淘汰
私はアンドロイドなのに。
化粧をしている。
アンドロイドの世界に化粧品があるのはかなり
意味がわからないけれど、とにかくデートという概念を天野に教えてもらった。
女の子はおめかしして、着飾って出かける。
そんなことを推奨された。
オリジナルがいるというのはその辺の知識もオリジナルから引き継いでいるのだろうか。
眼帯に手をかける。
この眼帯が外せないのは残念だ。
眼帯はアンドロイドの機体からデータを引き抜く為のもの。
サルベージが必要とされる際に使うものだ。
眼帯をしている隻眼の女の子なんて、タケルは好いてくれるのだろうか。
ファンデーションを丹念に塗り込みながらそんな不安を覚える。
『いや、、出来ることをやらないと。』
リップは赤くなりすぎないように。
『よし!これでいこうかしら。

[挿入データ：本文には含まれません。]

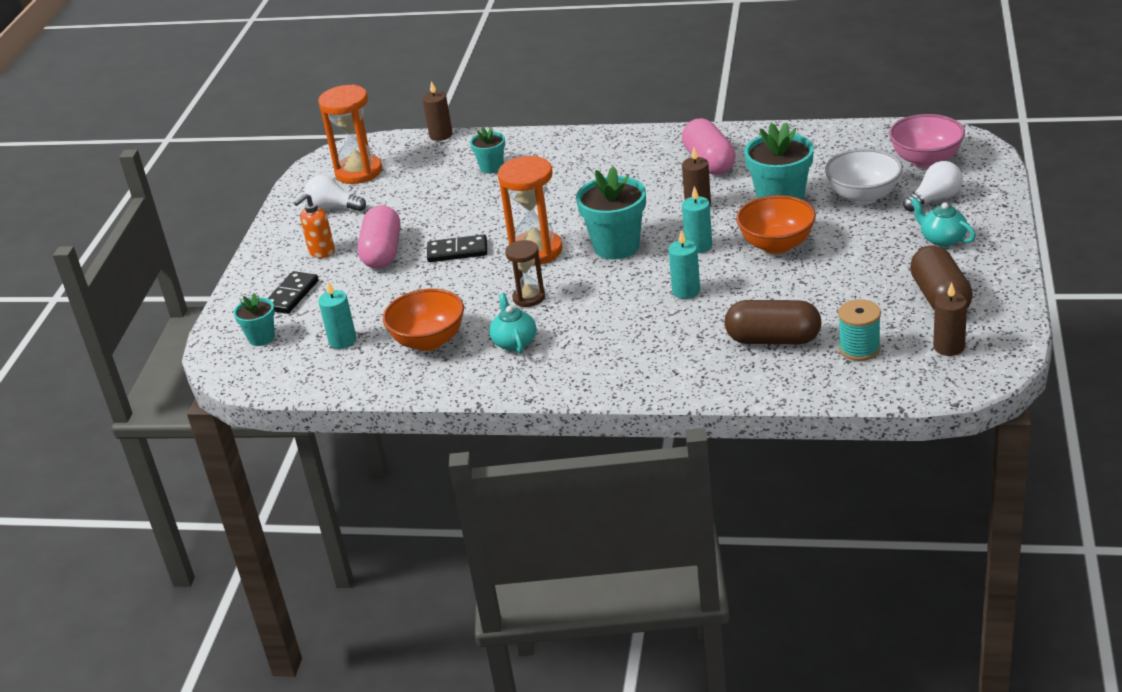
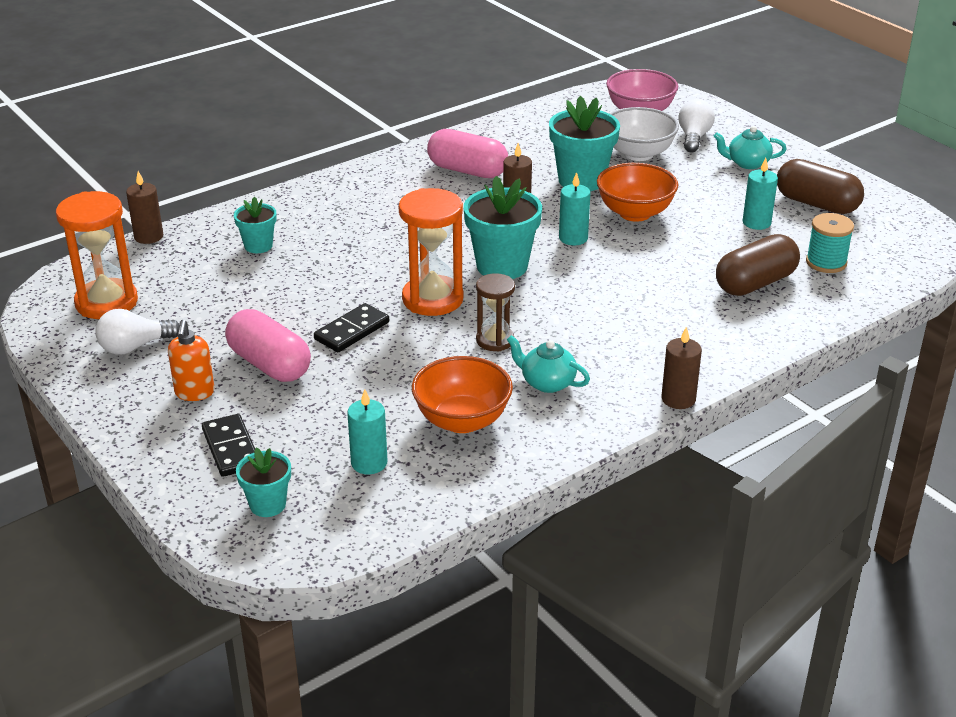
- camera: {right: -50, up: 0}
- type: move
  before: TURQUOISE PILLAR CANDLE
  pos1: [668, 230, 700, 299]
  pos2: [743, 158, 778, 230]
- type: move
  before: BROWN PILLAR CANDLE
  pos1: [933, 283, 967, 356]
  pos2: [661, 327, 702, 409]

』
服は青のワンピースを着た。
黒タイツに青のワンピース。
私の好きな色。
好きな色があるなんて。
いや、これは多分学習した結果、接触回数が多いから私のデータ上に優位にある色に違いない。
部屋を出て、学校前の桜並木通りに向かう。
少し人通りが少ない。
休みの日は、アンドロイド達も好きに過ごしていいようプログラムされている。
だから、もっと人は多いはずだが。
マーケットも空いているのだから出かけ先はあるのに。
桜並木通りに着く。
待ち合わせには少し早いけど、こういう待ち時間すら楽しい。
風が吹く。
桜が舞い散る。
私の青いワンピースを取り囲むように桜の花びらがまとわりつく。
なんだか、儚くこうやって桜は散っていくのだろう。
私たちアンドロイドも、この世界の時間軸においては桜が咲いて散るくらいの儚い時間で命を散らしていくのだろうか。
そんな儚い思い出すら許してくれないのだろう。
銃声が鳴り響く。
私は間違えたのか。
ちゃんと監視対象を監視していなかったからか。
『淘汰の日』
裏切り者、いわゆる行動でエラーを起こしたアンドロイドがいたら、機体を全て破壊し、世界をやり直す。
アンドロイド達は逃げ惑う。
彼らは自分らをアンドロイドであり、コピー機体が何体もあるのは知らない。
たった一度の命を惜しむように銃声から逃げ惑う。
断末魔の叫びが聞こえてくる。
いったい誰が。
エラーを起こした?
青いワンピースの布地が目に入る。
『タケルが!タケルの記憶が消えてしまう!!』
銃声が鳴り響く中、私はタケルを探す為にかけ出した。